STEPHEN Nartey
BY Stephen Nartey, 2:05pm July 01, 2024,

68-year-old awarded nearly $2 million after BMW’s ‘soft close’ door severed his thumb

Godwin Boateng/Photo credit: YouTube/Eyewitness News ABC7NY

A Long Island man, Godwin Boateng, has been awarded $1.9 million in damages after the “soft close” door of his BMW severed his right thumb in 2016. The 68-year-old software engineer from Valley Stream expressed joy over the verdict delivered by a Brooklyn federal court jury on Thursday nearly a decade after the incident.

“We’re very happy with the award,” said Boateng’s lawyer, Avi Cohen. Cohen added he and Boateng were happy they held out on BMW’s last settlement offer weeks before trial, which amounted to “peanuts.”

Boateng’s dream of owning a $70,000 BMW X5 turned into a nightmare in 2016 when the vehicle’s self-closing door severed a chunk of his right thumb. Despite rushing to the hospital with the severed thumb, surgeons deemed the injury too severe for reattachment.

“The doctor came in and looked at it and said, ‘I’m sorry.’ He said he couldn’t. The way it got severed, it couldn’t be saved,’’ Boateng told The New York Post in 2018.

Since the accident, the now-68-year-old software engineer from Valley Stream has had to give up his weekly tennis games and adapt to using utensils and writing differently. He also often hides his disfigured hand in his pocket out of shame and embarrassment.

“He has a loss of daily function,” said Cohen, who noted that the software engineer can’t even use his thumb to type on a computer keyboard because of how sensitive it is now, even after nearly a decade and several surgeries.

The jury dismissed three other claims against BMW, including allegations of dangerous design, but believed the company was not fully transparent about the number of injuries caused by the “soft close” doors.

Evidence revealed that BMW had acknowledged at least 44 injuries from the mechanism worldwide in a 2016 investigation by a German car regulator, despite initially claiming only a couple of incidents.

Jurors, Cohen said, “got a very clear idea that [BMW] is being deceptive in [their] practices.”

“You’re not being truthful, you’re not being forthright and you’re not protecting your very own consumers,” Cohen said of BMW.

Despite the debilitating injury caused by the door, Boateng still owns his BMW X5 and regards it as a fine car.
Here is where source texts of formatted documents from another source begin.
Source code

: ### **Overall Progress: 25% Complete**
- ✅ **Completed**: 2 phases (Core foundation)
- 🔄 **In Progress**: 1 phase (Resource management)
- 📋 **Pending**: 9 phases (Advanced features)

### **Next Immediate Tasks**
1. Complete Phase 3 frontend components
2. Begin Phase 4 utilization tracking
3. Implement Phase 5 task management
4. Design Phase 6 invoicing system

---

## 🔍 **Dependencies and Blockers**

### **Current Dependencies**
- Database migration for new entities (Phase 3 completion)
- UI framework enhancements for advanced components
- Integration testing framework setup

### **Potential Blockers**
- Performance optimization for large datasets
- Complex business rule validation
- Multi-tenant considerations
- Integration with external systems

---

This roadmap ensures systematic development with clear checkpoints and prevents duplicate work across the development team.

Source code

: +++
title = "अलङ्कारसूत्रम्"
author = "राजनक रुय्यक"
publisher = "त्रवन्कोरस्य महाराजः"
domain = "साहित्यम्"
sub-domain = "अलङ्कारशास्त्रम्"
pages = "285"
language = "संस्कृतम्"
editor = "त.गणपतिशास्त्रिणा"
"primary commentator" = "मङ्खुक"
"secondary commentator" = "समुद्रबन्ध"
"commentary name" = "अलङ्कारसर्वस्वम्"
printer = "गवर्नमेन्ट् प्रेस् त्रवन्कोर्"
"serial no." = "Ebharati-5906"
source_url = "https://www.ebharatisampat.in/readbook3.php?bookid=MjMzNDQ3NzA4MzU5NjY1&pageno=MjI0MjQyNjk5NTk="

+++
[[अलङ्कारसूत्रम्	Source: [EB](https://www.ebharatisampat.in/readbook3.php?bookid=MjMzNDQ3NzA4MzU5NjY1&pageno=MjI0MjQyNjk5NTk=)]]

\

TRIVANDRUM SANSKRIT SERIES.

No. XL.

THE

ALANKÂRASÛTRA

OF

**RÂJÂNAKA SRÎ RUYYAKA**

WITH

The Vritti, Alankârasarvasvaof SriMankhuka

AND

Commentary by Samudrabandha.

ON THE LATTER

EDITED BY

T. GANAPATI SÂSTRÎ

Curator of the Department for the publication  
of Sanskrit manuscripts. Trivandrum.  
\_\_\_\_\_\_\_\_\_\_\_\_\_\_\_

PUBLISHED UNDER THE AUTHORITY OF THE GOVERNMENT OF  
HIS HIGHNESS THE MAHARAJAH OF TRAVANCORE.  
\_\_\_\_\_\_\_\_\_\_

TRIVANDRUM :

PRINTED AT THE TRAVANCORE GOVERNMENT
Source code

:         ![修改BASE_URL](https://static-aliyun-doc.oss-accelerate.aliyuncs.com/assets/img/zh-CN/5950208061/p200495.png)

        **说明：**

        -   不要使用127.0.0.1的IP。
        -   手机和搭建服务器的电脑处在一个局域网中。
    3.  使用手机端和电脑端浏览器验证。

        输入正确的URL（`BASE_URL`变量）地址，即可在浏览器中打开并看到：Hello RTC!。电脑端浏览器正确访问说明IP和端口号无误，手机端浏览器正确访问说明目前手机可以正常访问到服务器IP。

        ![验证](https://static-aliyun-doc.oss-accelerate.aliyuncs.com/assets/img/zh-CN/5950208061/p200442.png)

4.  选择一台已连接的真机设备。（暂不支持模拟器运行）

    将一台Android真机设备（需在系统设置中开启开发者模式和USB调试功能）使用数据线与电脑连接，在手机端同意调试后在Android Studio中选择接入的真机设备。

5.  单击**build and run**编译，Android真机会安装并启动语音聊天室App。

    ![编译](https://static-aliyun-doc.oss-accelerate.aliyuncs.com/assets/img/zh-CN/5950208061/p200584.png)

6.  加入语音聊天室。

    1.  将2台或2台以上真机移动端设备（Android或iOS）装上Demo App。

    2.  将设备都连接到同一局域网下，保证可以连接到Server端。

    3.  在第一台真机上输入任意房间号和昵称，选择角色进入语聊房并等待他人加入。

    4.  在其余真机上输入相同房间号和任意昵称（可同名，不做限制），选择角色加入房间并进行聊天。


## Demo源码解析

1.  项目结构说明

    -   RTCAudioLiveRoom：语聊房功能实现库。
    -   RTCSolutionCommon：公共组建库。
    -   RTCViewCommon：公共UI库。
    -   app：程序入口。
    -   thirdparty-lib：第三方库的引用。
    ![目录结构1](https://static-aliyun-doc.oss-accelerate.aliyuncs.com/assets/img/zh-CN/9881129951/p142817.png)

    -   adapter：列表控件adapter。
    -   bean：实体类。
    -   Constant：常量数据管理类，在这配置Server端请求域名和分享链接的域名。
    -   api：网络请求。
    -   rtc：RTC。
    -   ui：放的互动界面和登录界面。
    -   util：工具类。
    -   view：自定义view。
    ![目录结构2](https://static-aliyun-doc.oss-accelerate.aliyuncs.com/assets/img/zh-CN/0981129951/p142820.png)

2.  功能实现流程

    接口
He expressed surprise to his lawyer that BMW fought the case so vigorously, likely incurring higher costs than a settlement would have.

“I cannot believe them,” Boateng said after the verdict, according to Cohen. “They had an opportunity to not go through this trouble, and they just didn’t take it seriously.”

BMW lawyer Phil Dilanni said the carmaker “stands by our products and refutes any suggestion that the vehicle in question was to blame for Mr. Boateng’s injury,” citing the fact that the jury did not find in favor of any claims of a defect.

The jury’s verdict rejected BMW’s claims that Boateng was partially responsible for his injury, placing full blame on the car company for the disfigurement.

“We will appeal, if necessary,” Dilanni said.